Over the holidays, I have attended a few potluck parties. When it comes to bringing the appropriate food, it is always a bit tricky. It must be a dish that can withstand time (not everyone will arrive at the party on time), ability to keep warm and hopefully not require any heating up (not every house has an oven or an available stove) and most importantly easy to transport from your home to the host’s house.

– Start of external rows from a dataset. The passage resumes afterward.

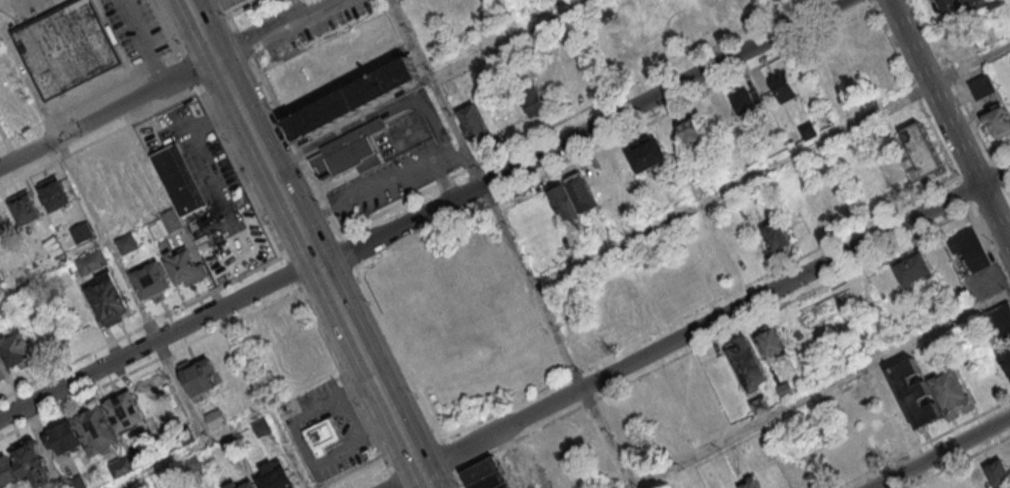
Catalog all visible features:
building: (236, 3)
building: (740, 3)
building: (971, 3)
building: (950, 6)
road: (229, 15)
building: (683, 22)
road: (168, 28)
road: (203, 29)
road: (274, 29)
road: (3, 39)
building: (987, 39)
road: (511, 40)
road: (244, 45)
building: (66, 46)
road: (191, 72)
building: (834, 77)
parking lot: (110, 80)
building: (981, 85)
building: (781, 87)
road: (113, 90)
road: (932, 91)
road: (437, 92)
building: (351, 97)
building: (533, 99)
building: (744, 104)
road: (108, 112)
road: (373, 116)
building: (998, 121)
building: (475, 126)
building: (690, 132)
road: (22, 133)
road: (582, 134)
road: (99, 139)
building: (344, 149)
building: (921, 150)
building: (644, 152)
parking lot: (392, 157)
road: (772, 167)
parking lot: (202, 171)
building: (179, 179)
road: (442, 179)
road: (76, 184)
building: (598, 184)
road: (366, 192)
building: (581, 192)
building: (54, 193)
building: (564, 202)
building: (843, 206)
building: (25, 207)
road: (994, 215)
building: (171, 220)
building: (3, 222)
building: (81, 232)
building: (777, 237)
building: (129, 245)
building: (971, 248)
road: (346, 250)
road: (51, 261)
building: (92, 261)
building: (184, 266)
building: (913, 270)
road: (323, 273)
building: (150, 280)
road: (295, 280)
building: (109, 298)
road: (716, 319)
building: (1001, 321)
road: (141, 327)
road: (557, 336)
road: (158, 339)
building: (770, 341)
building: (16, 349)
building: (743, 355)
building: (1005, 357)
road: (150, 364)
building: (2, 373)
building: (199, 376)
building: (785, 390)
road: (821, 391)
building: (914, 392)
building: (950, 394)
building: (757, 401)
building: (125, 411)
building: (96, 430)
parking lot: (326, 430)
building: (319, 435)
building: (64, 436)
road: (190, 449)
road: (289, 449)
road: (939, 452)
road: (448, 457)
building: (32, 463)
building: (121, 466)
parking lot: (524, 467)
building: (7, 471)
building: (481, 471)
building: (997, 472)
building: (275, 476)
road: (403, 478)
road: (394, 479)
road: (459, 480)
building: (76, 481)
building: (492, 482)
building: (232, 483)
building: (959, 483)
building: (750, 484)
building: (505, 486)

Potato dauphinois is one dish that fits all the three requirements. It is essentially potato and cream with a hint of garlic. Seriously what’s not to love about potato and cream? This French dish is not terribly difficult to prepare and the ingredients are very easy to obtain. In addition, this dish can feed around 10 people as starter. It is also a great complement to any meat or fish dishes.

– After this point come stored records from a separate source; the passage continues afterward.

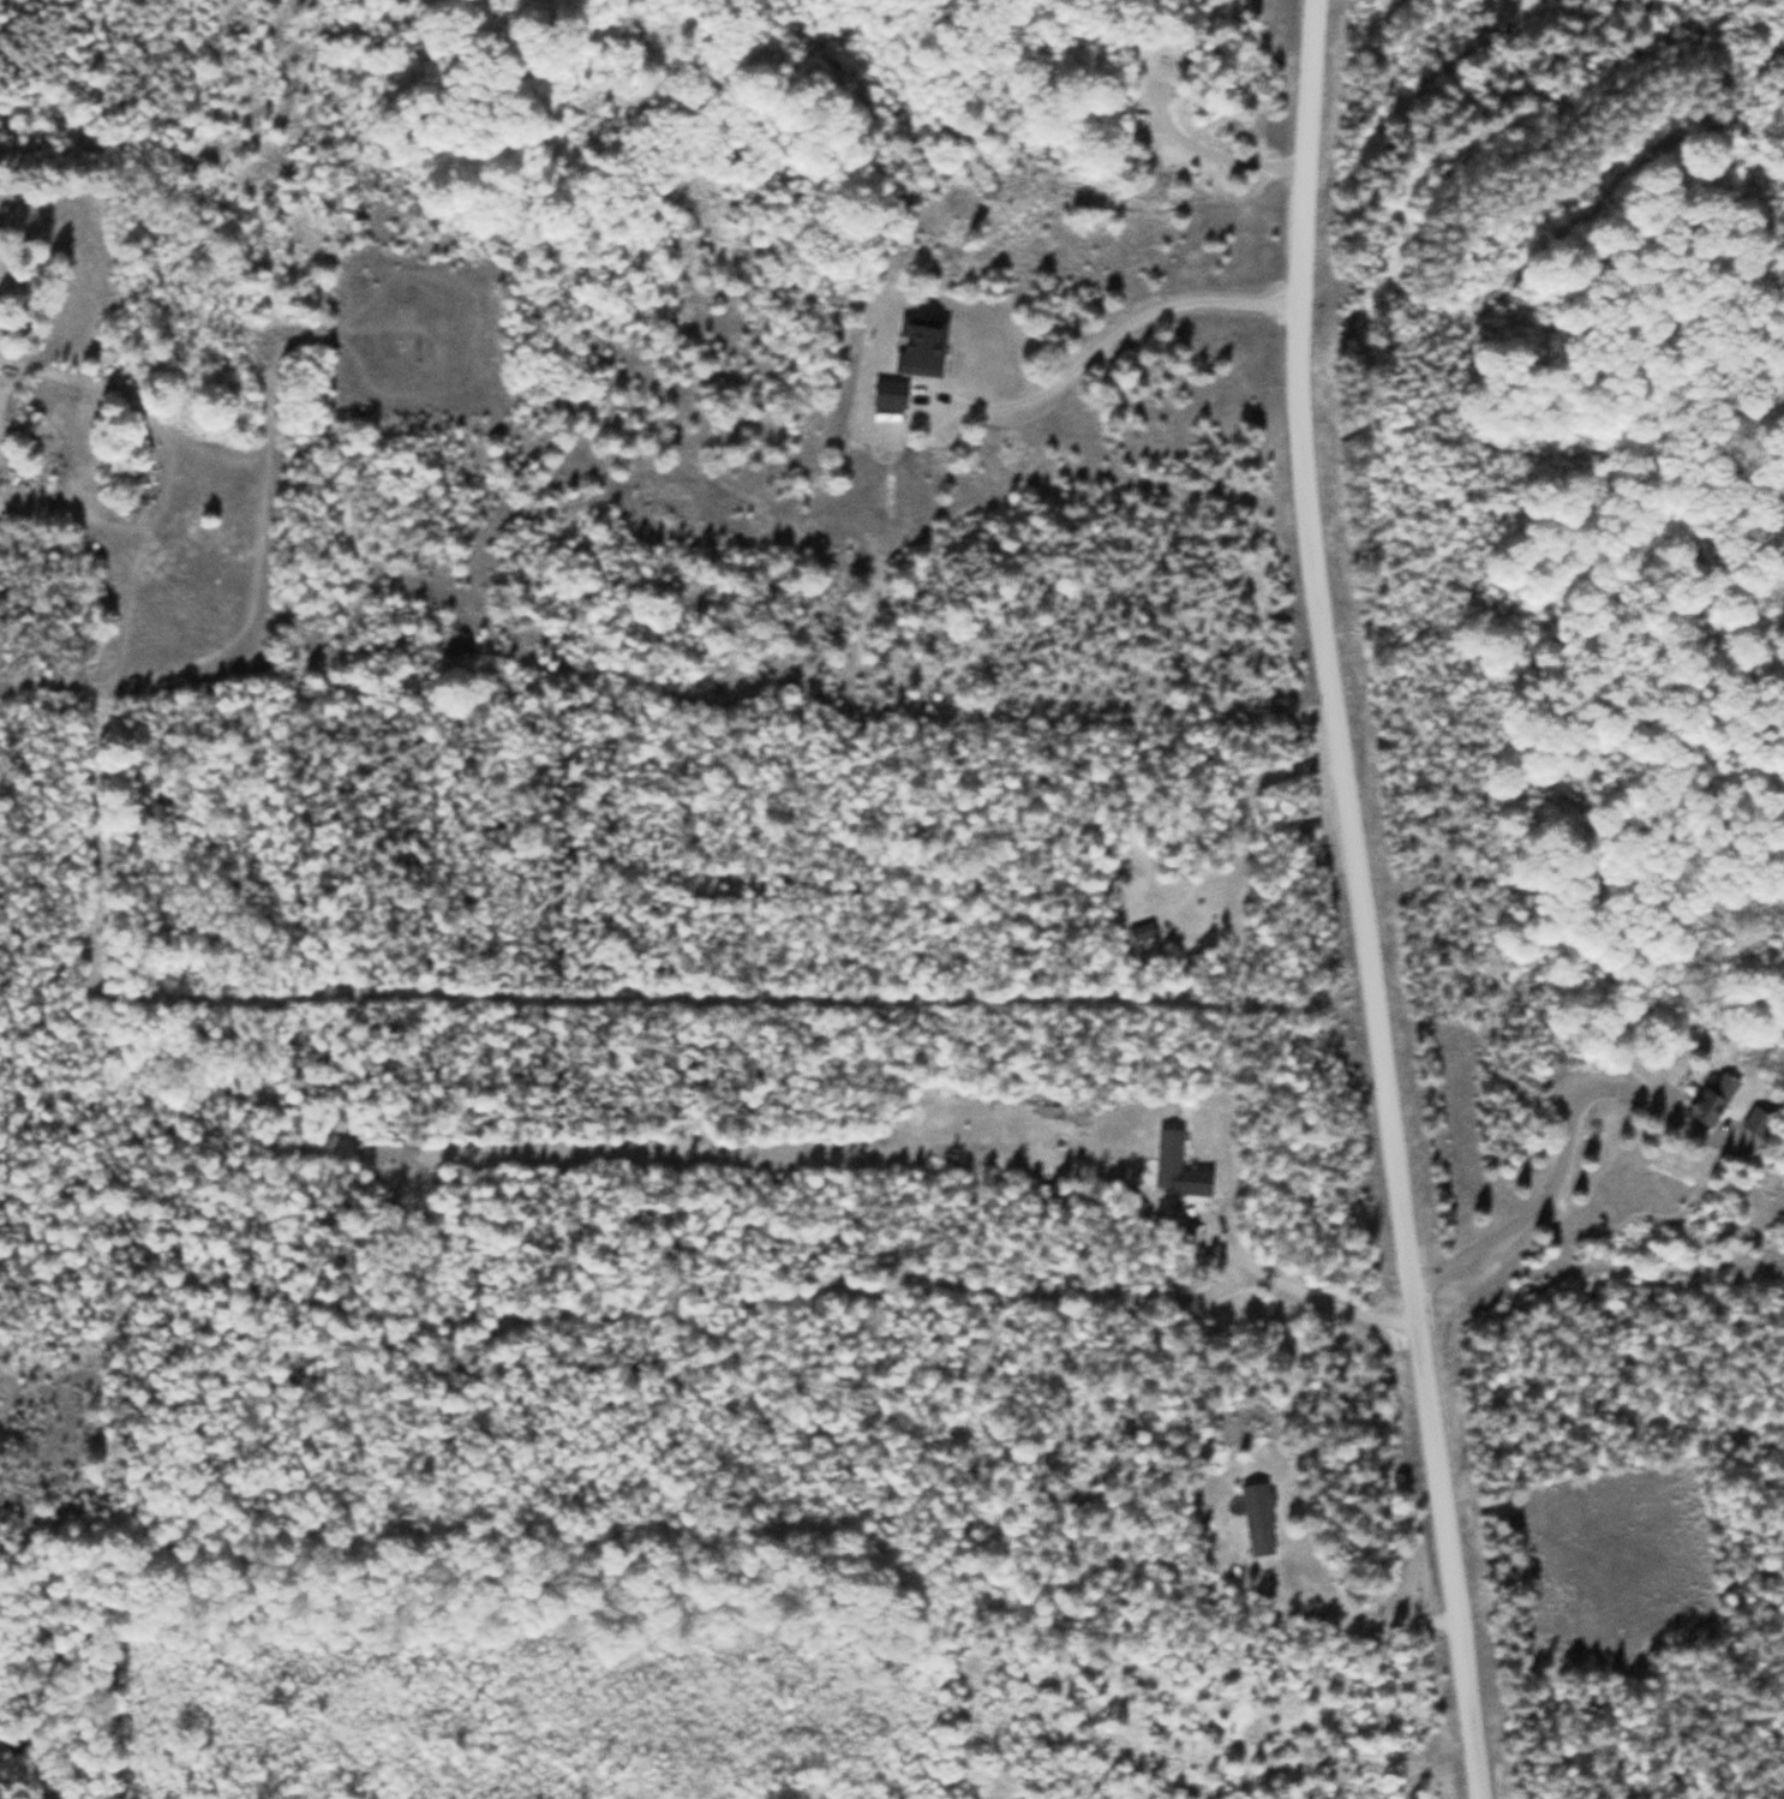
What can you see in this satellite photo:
building: (921, 347)
building: (890, 394)
road: (1360, 901)
building: (1714, 1098)
building: (1758, 1122)
building: (1178, 1167)
building: (1259, 1518)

Besides being a starter, you can also prepare potato dauphinois as a meal, serving it with salad. If you like, you can add in protein to give it a bit more substance. However I don’t think this dish needs any cheese as the cream provides sufficient richness.

Potato dauphinois
(Adapted from Rachel Khoo’s The Little Paris Kitchen)
I am not very particular about the choice of potatoes – waxy (the potatoes will hope their shape, giving the dish a bite) vs. floury (the potatoes break down easily so you get a creamier gratin). In Singapore, the potatoes are not labelled but most of them are floury. If you like your potatoes to hold their shapes, cut down the cooking time in the pot.

Ingredients
1)      1kg potatoes of your choice
2)      300ml milk (and a bit more)
3)      300ml thickened cream (I used Bulla’s)
4)      A pinch of nutmeg (I prefer to use freshly grated nutmeg)
5)      1 teaspoon Dijon mustard
6)      1 teaspoon (kosher) salt (Table salt is fine)
7)      1 clove of garlic, halve
8)      A knob of soft, unsalted butter
9)      Chopped parsley or dill (optional)

Methods
-        Prep the potatoes – peel (with a vegetable peeler) and slice them into 3mm-thickness. I like to use the mandolin for this as you will get a consistent result. If you do not have a mandolin, I would strongly urge you to get one. If not, take your time to slice the potatoes. Similar thickness will ensure even cooking.
-        In a large pot, pour in the milk, thickened cream, salt, nutmeg and mustard and give it a quick stir. Add in the sliced potatoes in the liquid mixture and put the pot on a stove and let it simmer for 10 minutes. If you like your potatoes to hold their shapes, you can cut down the cooking time to 7 minutes. In addition, if I am bringing this dish to a party, I tend to add in a bit more milk to prevent the potatoes from drying out during transportation and while sitting on the dining table.
-        While the potatoes are cooking (you can leave them alone to cook, there is no need to stir them; just make sure the cream don’t boil over.), preheat the oven to 200oC.
-        Using the cut side of the halved garlic, rub it around the inside of the baking dish. With the knob of unsalted butter, grease the inside of the baking dish. You can use any baking dish that will fit 1kg of potatoes and 600ml of liquid.
-        After the potatoes are cooked, place the potatoes and cream mixture in the baking tray. At this stage, I will pick the slices that are not broken and set aside. These pieces will be used to decorate the top of the dish.
-        Once the potatoes are placed evenly in the dish, you can put the picked slices of potatoes on top of the dish. It is not necessary for you to do this – I just like to present a pretty dish.
-        Bake the gratin for 35-40 minutes or until golden and bubbling. Be careful not to overcook as the cream will curdle. Once again, if you plan to bring this dish to a party, under-bake it (around 25 minutes) – the residual heat will cook the dish.
-        Serve hot with a sprinkle of chopped parsley or dill.